TMS570LC4357: Correct Order for FPU Register Save/Restore in Interrupt Context Switch

Part Number: TMS570LC4357

Tool/software:

I am working on a project in which floating point operations are required inside an interrupt context, specifically in a fast interrupt request (FIQ). In order to ensure the FPU register state is maintained, it is required that the FPU registers are saved at the beginning of the ISR, and restored at the end. Per the ARM Architecture Reference Manual for A/R chips, Section B4.1.57, the registers I need to save are:

  • D0-D15
  • D16-D31 (if implemented)
  • FPSCR
  • FPEXC

The original implementation for this save/restore logic pushed the registers in the order listed above, and popped the off in the reverse order, like so:

    uint32 fpscr_reg;
    uint32 fpexc_reg;

    __asm__(" vpush {d0-d15}");
    __asm__(" vmrs %0, fpscr" : "=r"(fpscr_reg));
    __asm__(" vmrs %0, fpexc" : "=r"(fpexc_reg));

    /* code to handle interrupt... */
    
    __asm__(" vmsr fpexc, %0" ::"r"(fpexc_reg));
    __asm__(" vmsr fpscr, %0" ::"r"(fpscr_reg));
    __asm__(" vpop {d0-d15}");

That appeared to work well, but recently, when adding a new feature that happened to do a couple of long floating point operations in a single line, I noticed that I was getting incorrect results.
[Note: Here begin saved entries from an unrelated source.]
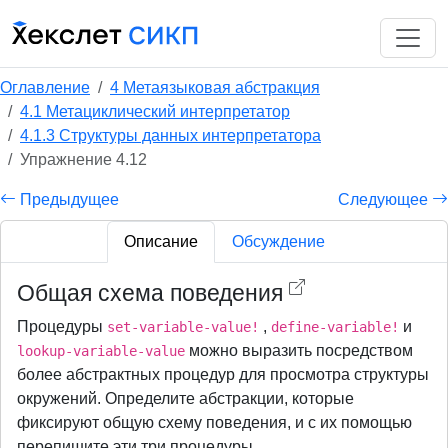
Оглавление
4 Метаязыковая абстракция
4.1 Метациклический интерпретатор
4.1.3 Структуры данных интерпретатора
Упражнение 4.12
Предыдущее
Следующее
Описание
Обсуждение
Общая схема поведения
Процедуры
,
и
set-variable-value!
define-variable!
можно выразить посредством
lookup-variable-value
более абстрактных процедур для просмотра структуры
окружений. Определите абстракции, которые
фиксируют общую схему поведения, и с их помощью
перепишите эти три процедуры.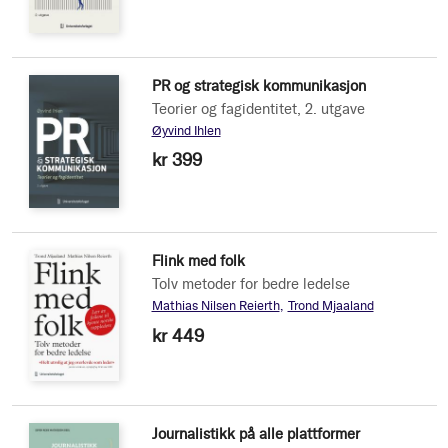
PR og strategisk kommunikasjon
Teorier og fagidentitet, 2. utgave
Øyvind Ihlen
kr 399
Flink med folk
Tolv metoder for bedre ledelse
Mathias Nilsen Reierth
Trond Mjaaland
kr 449
Journalistikk på alle plattformer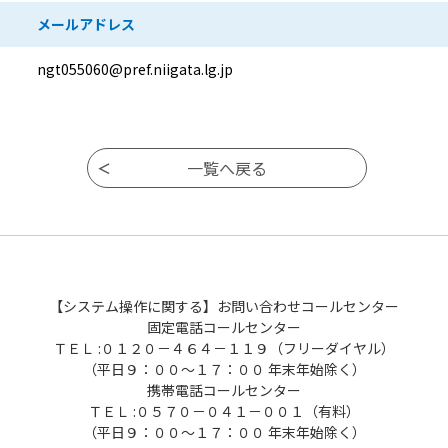
メールアドレス
ngt055060@pref.niigata.lg.jp
【システム操作に関する】お問い合わせコールセンター
固定電話コールセンター
ＴＥＬ :０１２０－４６４－１１９（フリーダイヤル）
（平日９：００～１７：００ 年末年始除く）
携帯電話コールセンター
ＴＥＬ :０５７０－０４１－００１（有料）
（平日９：００～１７：００ 年末年始除く）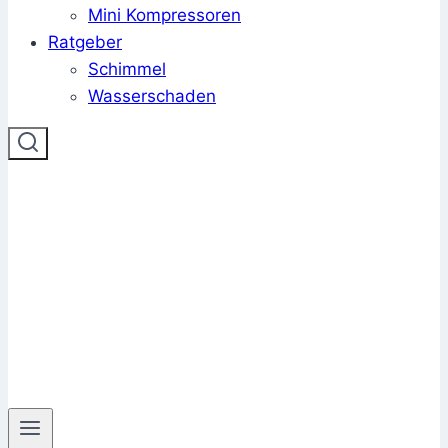
Mini Kompressoren
Ratgeber
Schimmel
Wasserschaden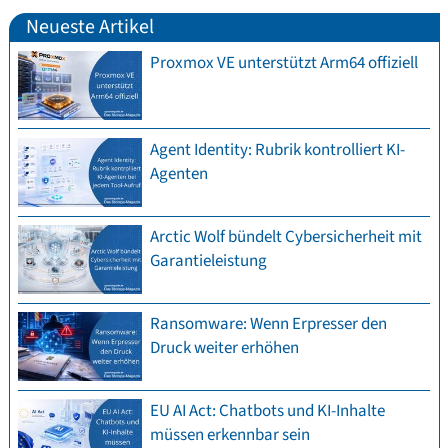
Neueste Artikel
Proxmox VE unterstützt Arm64 offiziell
Agent Identity: Rubrik kontrolliert KI-
Agenten
Arctic Wolf bündelt Cybersicherheit mit
Garantieleistung
Ransomware: Wenn Erpresser den
Druck weiter erhöhen
EU AI Act: Chatbots und KI-Inhalte
müssen erkennbar sein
These incorrect results went away when floating point operations were broken up with their values stored in intermediate variables.
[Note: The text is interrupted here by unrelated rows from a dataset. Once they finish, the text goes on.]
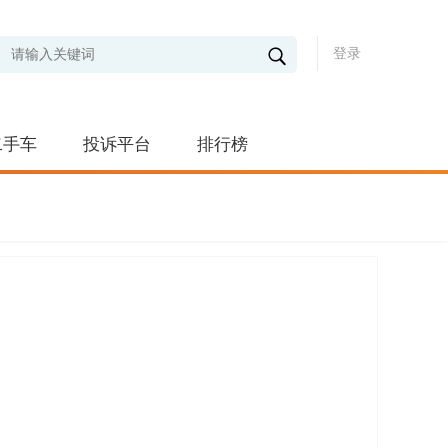
登录
二手车
投诉平台
排行榜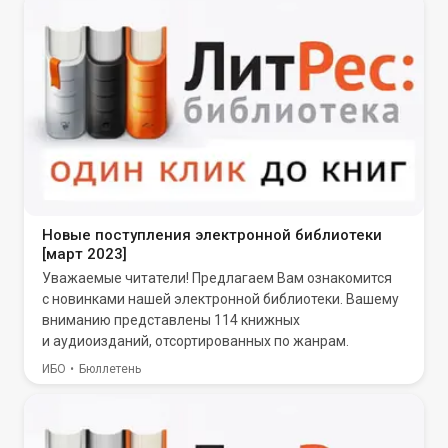
Новые поступления электронной библиотеки
[март 2023]
Уважаемые читатели! Предлагаем Вам ознакомится
с новинками нашей электронной библиотеки. Вашему
вниманию представлены 114 книжных
и аудиоизданий, отсортированных по жанрам.
ИБО
Бюллетень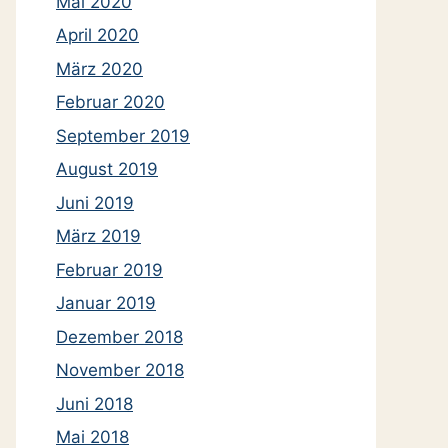
Mai 2020
April 2020
März 2020
Februar 2020
September 2019
August 2019
Juni 2019
März 2019
Februar 2019
Januar 2019
Dezember 2018
November 2018
Juni 2018
Mai 2018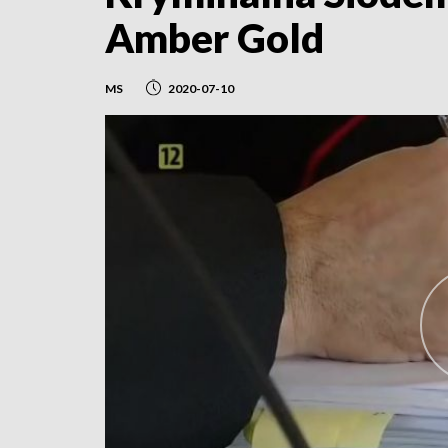
Amber Gold
MS
2020-07-10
After a lot of digging, it appears that the issue was that the floating point registers were getting stored in the wrong order, which was garbling the saved state before entering the interrupt context. With a long computation in a single line, the state of the computation was never getting save to RAM, and instead lived in the FPU registers. When the interrupt triggered, it was messing up that register state, which in turn messed up the computed result.

Evidently, the correct ordering is to store the FPSCR and FPEXC first, and then store the general purpose FP registers. This looks like:

    uint32 fpscr_reg;
    uint32 fpexc_reg;

    __asm__(" vmrs %0, fpscr" : "=r"(fpscr_reg));
    __asm__(" vmrs %0, fpexc" : "=r"(fpexc_reg));
    __asm__(" vpush {d0-d15}");
    
    /* code to handle interrupt... */
    
    __asm__(" vpop {d0-d15}");
    __asm__(" vmsr fpexc, %0" ::"r"(fpexc_reg));
    __asm__(" vmsr fpscr, %0" ::"r"(fpscr_reg));

That appeared to fix the issues I was seeing with the long floating point computation in a single line. That said, there doesn't seem to be much information about these steps of saving/restoring out there. I would like to get some confirmation that this new ordering is correct, and that I'm not missing any other key steps in this process or idiosyncrasies of the TMS570.

Thanks!

  • I ended up finding out what the issue here was. Turns out the local variables, fpscr_reg and fpexc_reg get compiled as relative offsets to the stack pointer. The vpush instruction then pushes directly to the stack, updating the stack pointer. This is what created the dependence on order, because if we pushed the d0-d15 registers between when the local variables were declared and when we stored fpscr and fpexc, the stack pointer would move and the status registers would get placed into locations on the stack meant for the general-purpose registers. To resolve this issue, I chose to save/restore the status registers using the push/pop instructions. e.g.:

    __asm__(" vpush {d0-d15}");
    __asm__(" vmrs r1, fpscr");
    __asm__(" push {r1}");
    __asm__(" vmrs r1, fpexc");
    __asm__(" push {r1}");
    
    /* code to handle interrupt... */
    
    __asm__(" pop {r2}");
    __asm__(" vmsr fpexc, r2");
    __asm__(" pop {r2}");
    __asm__(" vmsr fpscr, r2");
    __asm__(" vpop {d0-d15}");


    This unified the method of store/restore between all of the registers, ensuring there was no dependence on the order of operations.